Task to complete: Over all lines in the data below, count those holding "middle" and give only the result.

Given entries:
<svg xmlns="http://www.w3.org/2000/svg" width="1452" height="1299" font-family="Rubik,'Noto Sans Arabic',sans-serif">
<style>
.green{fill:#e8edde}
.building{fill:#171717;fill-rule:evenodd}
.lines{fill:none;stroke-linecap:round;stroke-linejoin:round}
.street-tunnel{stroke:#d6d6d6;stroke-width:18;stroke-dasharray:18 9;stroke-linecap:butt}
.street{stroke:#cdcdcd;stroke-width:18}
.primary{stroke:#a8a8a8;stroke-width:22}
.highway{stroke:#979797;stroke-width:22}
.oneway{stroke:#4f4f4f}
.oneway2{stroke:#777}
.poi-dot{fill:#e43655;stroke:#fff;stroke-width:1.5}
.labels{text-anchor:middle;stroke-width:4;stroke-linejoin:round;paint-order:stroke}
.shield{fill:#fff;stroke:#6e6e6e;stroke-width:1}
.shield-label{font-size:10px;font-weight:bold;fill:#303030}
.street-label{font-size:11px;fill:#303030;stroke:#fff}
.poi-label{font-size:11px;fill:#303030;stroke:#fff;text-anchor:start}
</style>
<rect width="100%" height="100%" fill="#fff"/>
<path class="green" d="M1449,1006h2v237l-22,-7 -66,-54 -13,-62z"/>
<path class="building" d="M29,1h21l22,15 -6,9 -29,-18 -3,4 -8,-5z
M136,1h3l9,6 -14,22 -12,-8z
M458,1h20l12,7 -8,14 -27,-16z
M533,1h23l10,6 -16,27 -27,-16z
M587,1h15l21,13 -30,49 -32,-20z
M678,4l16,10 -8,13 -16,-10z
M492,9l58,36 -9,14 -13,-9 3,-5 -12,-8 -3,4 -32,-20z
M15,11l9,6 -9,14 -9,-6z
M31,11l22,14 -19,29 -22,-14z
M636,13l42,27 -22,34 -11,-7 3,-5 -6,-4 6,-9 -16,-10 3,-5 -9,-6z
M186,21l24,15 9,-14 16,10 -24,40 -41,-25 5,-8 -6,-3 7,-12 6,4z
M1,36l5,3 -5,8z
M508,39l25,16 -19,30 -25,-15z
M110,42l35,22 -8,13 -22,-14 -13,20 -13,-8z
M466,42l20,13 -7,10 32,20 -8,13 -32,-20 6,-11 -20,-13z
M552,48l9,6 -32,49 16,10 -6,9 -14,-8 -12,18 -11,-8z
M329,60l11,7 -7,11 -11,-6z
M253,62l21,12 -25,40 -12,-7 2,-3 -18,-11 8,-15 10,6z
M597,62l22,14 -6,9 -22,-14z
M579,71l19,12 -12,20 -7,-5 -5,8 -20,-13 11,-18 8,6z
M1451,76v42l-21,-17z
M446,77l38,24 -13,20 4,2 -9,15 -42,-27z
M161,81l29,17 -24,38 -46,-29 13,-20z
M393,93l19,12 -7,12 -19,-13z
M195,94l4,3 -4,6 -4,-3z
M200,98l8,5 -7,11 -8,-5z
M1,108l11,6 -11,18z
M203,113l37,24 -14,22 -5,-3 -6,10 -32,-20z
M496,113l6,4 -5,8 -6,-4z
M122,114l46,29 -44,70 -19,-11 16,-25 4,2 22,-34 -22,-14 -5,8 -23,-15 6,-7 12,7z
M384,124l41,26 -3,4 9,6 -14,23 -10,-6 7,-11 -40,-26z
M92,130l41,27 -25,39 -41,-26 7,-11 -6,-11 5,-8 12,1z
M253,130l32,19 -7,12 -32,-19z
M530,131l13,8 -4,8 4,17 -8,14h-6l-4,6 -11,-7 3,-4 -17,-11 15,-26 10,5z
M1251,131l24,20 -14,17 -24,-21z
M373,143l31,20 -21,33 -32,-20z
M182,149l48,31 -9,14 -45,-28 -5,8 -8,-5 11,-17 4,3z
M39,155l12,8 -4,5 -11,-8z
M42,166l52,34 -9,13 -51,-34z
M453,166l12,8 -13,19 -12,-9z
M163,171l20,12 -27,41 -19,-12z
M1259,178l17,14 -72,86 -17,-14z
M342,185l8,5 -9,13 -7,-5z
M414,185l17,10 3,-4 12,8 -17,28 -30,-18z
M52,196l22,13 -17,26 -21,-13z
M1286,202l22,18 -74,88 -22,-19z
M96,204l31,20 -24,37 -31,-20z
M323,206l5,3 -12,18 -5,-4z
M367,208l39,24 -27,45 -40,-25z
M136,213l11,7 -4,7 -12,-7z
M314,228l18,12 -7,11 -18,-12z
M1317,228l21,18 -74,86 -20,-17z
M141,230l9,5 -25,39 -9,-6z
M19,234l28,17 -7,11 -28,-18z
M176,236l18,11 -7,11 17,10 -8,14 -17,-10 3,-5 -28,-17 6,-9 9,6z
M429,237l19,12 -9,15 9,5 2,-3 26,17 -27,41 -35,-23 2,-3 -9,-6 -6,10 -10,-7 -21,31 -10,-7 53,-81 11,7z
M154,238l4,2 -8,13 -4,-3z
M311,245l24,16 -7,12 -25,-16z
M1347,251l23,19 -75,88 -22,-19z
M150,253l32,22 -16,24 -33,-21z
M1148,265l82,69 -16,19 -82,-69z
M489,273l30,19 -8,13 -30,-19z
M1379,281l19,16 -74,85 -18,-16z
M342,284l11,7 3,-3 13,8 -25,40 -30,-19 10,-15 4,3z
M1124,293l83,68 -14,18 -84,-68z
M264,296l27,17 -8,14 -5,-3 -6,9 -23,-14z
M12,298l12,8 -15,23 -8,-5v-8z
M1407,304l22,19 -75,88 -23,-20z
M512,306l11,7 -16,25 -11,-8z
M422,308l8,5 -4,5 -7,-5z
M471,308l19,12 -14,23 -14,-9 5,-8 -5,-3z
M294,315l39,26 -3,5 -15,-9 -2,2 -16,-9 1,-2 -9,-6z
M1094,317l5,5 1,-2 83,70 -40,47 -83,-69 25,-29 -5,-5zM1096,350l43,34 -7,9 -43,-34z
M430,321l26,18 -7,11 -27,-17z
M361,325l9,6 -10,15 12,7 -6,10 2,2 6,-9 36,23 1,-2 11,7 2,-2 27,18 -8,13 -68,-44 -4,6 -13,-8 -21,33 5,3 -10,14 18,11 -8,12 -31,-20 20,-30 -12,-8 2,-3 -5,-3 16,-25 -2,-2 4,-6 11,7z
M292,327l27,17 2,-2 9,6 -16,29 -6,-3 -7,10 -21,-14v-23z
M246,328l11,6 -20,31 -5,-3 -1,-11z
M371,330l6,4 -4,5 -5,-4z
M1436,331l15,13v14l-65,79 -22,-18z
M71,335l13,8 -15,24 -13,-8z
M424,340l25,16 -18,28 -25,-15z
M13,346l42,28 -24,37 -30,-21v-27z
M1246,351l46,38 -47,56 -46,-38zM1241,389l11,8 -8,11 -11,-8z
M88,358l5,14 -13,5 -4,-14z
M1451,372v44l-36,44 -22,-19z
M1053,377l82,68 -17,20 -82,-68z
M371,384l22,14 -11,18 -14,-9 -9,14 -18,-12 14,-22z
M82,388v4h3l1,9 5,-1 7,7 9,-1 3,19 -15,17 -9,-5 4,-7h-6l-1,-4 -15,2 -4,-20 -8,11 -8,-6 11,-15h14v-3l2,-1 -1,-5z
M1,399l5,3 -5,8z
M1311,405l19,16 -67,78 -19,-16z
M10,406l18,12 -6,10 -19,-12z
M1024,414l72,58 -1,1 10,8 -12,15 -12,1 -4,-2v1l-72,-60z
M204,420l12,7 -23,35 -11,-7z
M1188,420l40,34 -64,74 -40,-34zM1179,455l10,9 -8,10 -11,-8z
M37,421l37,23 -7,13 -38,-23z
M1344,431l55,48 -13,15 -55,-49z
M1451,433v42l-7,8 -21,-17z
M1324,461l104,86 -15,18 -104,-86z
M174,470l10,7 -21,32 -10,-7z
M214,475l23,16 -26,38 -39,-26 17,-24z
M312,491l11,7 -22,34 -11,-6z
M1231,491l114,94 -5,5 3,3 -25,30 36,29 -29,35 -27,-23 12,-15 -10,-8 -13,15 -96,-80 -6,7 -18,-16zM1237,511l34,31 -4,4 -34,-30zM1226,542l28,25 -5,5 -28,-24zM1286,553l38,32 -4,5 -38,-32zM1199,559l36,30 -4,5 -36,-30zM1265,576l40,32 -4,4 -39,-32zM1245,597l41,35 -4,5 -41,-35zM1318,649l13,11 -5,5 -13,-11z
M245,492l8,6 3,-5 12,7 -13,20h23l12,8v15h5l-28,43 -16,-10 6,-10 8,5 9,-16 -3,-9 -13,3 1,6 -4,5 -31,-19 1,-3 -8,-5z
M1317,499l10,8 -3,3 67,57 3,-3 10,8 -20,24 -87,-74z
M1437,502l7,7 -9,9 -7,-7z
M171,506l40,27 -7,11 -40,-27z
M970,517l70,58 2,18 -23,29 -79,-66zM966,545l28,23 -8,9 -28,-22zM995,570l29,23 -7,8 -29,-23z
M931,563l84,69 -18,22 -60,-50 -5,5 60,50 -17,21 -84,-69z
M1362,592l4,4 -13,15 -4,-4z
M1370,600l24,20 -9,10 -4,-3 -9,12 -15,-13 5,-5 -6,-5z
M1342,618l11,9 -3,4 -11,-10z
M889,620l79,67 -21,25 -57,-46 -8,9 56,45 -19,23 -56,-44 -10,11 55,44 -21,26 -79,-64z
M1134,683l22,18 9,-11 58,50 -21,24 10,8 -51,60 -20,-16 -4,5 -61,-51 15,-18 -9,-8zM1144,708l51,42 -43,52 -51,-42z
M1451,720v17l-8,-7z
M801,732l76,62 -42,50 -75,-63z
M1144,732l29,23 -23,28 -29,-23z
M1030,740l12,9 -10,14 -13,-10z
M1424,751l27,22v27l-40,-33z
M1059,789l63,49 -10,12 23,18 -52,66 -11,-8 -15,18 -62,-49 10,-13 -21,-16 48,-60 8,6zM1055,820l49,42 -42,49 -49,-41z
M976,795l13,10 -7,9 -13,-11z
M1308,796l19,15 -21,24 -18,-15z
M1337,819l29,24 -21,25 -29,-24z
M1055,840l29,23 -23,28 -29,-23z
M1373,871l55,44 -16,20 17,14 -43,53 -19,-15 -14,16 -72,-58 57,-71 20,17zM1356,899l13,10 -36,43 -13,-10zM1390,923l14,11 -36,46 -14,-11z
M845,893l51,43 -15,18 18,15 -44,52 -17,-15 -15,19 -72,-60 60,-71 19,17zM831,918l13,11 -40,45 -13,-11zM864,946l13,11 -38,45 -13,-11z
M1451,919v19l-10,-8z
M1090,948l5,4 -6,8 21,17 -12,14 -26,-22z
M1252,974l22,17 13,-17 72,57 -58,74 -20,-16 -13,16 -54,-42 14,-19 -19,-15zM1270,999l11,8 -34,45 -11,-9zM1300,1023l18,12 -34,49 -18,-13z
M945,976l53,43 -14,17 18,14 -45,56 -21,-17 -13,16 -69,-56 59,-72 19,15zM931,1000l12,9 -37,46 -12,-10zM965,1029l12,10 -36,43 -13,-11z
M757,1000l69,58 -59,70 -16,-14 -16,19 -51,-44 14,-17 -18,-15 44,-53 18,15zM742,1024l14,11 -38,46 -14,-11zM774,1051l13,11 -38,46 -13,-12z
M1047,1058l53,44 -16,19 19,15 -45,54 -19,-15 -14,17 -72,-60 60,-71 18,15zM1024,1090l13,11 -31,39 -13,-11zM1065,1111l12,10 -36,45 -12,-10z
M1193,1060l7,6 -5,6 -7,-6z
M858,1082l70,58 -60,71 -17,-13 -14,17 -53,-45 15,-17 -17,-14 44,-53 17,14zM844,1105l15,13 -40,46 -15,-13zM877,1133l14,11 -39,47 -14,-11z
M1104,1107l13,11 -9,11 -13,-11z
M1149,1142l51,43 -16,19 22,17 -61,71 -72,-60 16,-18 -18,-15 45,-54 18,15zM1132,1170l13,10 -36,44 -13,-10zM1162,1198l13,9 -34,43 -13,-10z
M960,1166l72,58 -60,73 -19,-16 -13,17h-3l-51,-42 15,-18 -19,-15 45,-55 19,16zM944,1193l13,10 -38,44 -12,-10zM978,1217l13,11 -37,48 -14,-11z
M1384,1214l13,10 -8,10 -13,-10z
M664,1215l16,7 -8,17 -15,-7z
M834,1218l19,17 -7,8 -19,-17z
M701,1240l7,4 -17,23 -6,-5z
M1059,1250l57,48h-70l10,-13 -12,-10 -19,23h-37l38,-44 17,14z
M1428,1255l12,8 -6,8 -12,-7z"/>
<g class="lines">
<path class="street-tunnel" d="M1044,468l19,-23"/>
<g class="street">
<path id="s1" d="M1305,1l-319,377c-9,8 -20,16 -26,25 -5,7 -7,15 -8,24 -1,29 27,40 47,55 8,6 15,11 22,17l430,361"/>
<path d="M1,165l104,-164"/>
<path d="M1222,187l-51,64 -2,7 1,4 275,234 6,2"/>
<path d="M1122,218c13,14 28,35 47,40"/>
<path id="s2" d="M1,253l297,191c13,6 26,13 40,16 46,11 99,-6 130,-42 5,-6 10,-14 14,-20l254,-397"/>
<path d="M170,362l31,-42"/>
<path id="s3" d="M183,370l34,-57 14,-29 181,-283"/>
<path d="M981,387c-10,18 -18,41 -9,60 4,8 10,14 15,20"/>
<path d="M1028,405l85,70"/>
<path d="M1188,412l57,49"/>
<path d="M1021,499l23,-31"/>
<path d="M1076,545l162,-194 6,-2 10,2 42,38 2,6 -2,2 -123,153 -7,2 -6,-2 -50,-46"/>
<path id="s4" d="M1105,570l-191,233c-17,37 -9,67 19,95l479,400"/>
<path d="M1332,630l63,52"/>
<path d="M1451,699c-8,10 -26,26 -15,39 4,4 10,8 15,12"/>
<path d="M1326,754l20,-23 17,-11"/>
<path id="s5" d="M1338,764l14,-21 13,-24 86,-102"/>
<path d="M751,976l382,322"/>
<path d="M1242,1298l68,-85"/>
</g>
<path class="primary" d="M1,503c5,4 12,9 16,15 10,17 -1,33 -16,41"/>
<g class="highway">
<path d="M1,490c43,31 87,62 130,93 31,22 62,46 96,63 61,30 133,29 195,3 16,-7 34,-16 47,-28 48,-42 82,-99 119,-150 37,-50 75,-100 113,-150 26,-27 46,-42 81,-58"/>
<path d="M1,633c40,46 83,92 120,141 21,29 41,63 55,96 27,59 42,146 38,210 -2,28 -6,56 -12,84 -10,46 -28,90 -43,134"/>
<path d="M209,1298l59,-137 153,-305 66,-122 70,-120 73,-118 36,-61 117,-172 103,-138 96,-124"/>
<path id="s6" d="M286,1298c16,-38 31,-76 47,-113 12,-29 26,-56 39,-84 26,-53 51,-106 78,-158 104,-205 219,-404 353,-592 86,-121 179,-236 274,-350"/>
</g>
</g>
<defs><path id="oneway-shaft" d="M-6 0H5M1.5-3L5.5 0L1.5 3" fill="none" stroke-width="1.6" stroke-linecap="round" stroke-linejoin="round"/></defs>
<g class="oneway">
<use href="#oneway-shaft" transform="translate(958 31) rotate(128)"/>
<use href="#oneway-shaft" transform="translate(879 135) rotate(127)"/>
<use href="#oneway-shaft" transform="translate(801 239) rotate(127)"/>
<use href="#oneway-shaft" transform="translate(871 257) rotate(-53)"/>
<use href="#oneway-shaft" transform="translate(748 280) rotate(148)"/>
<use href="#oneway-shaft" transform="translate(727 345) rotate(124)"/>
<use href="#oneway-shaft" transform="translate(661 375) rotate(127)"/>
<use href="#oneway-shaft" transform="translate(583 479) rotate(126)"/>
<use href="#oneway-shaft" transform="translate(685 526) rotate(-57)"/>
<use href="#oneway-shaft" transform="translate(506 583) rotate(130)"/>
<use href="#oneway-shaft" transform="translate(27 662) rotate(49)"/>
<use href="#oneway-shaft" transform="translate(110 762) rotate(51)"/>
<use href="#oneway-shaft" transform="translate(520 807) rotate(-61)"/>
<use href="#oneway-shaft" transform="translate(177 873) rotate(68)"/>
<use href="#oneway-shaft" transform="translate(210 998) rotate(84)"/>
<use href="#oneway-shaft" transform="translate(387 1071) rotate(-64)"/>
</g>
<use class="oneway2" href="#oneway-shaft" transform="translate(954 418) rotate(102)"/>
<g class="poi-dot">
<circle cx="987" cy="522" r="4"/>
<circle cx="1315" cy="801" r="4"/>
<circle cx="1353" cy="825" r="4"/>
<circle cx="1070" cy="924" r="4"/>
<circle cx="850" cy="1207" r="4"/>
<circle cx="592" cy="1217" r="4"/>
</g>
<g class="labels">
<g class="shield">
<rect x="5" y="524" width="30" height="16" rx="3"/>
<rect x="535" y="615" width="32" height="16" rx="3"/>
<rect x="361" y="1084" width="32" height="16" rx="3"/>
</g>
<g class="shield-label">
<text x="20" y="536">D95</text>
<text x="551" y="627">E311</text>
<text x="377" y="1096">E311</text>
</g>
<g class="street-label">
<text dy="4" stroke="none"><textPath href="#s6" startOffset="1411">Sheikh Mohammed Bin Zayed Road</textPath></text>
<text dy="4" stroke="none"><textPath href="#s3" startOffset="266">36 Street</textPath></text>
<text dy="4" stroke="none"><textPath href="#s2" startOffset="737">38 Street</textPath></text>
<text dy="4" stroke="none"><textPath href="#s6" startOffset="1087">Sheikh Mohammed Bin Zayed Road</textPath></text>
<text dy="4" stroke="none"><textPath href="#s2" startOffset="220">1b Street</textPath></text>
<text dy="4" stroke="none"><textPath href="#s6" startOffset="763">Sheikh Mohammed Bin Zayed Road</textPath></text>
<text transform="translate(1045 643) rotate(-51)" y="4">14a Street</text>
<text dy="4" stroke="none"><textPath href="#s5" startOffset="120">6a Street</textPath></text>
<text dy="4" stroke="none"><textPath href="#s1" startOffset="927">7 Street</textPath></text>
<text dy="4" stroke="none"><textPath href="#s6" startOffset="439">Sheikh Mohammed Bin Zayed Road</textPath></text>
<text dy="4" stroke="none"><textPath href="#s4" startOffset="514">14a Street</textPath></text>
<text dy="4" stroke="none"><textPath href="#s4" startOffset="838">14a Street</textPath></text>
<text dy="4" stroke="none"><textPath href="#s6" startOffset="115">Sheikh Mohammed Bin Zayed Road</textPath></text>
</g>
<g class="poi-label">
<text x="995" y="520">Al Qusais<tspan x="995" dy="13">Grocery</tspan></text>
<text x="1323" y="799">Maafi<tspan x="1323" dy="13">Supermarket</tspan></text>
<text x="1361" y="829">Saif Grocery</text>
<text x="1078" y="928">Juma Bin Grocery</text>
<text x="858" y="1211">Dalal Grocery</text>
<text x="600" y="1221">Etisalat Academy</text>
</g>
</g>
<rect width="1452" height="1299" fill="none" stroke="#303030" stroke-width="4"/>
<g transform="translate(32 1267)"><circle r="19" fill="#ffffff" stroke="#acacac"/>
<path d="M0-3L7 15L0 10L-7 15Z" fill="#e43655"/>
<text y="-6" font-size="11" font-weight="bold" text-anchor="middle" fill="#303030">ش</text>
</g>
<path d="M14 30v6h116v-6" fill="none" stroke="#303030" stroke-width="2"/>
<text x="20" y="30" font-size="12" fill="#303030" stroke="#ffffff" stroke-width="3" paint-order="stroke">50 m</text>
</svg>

Written reply: 2